───── Extract

- Lobby Card
- Directed by: Melville W. Brown
- Screenplay by: William Scott Darling
- Story by: William Boehnel M. Helprin
- Produced by: M.H. Hoffman
- Starring: Esther Ralston Onslow Stevens Sidney Blackmer Toby Wing Edward Nugent Barbara Pepper
- Cinematography: Harry Neumann
- Edited by: Jack Ogilvie
- Production companies: M. H. Hoffman Republic Pictures
- Distributed by: Republic Pictures
- Release date: November 2, 1935;
- Running time: 66 minutes
- Country: United States
- Language: English

= Forced Landing (1935 film) =

1935 film by Melville W. Brown

Forced Landing is a 1935 American mystery film directed by Melville W. Brown and written by William Scott Darling. The film stars Esther Ralston, Onslow Stevens, Sidney Blackmer, Toby Wing, Edward Nugent and Barbara Pepper. Forced Landing was released on November 2, 1935, by Republic Pictures.

──────────
───── Data shown

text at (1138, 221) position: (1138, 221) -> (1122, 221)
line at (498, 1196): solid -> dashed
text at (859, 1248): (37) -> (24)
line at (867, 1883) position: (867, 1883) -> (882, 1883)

──────────

**Written problem 1:**
Answer these questions from the film summary.
(a) Who edited the film?
(b) How long does the film run?
(c) What genre of film does the film summary say it is?
**Written problem 2:**
Print the part of the film summary starting with "Forced Landing is" and going on through "by Republic Pictures.".

**Reply 1:**
(a) Jack Ogilvie
(b) 66 minutes
(c) A mystery film

**Reply 2:**
Forced Landing is a 1935 American mystery film directed by Melville W. Brown and written by William Scott Darling. The film stars Esther Ralston, Onslow Stevens, Sidney Blackmer, Toby Wing, Edward Nugent and Barbara Pepper. Forced Landing was released on November 2, 1935, by Republic Pictures.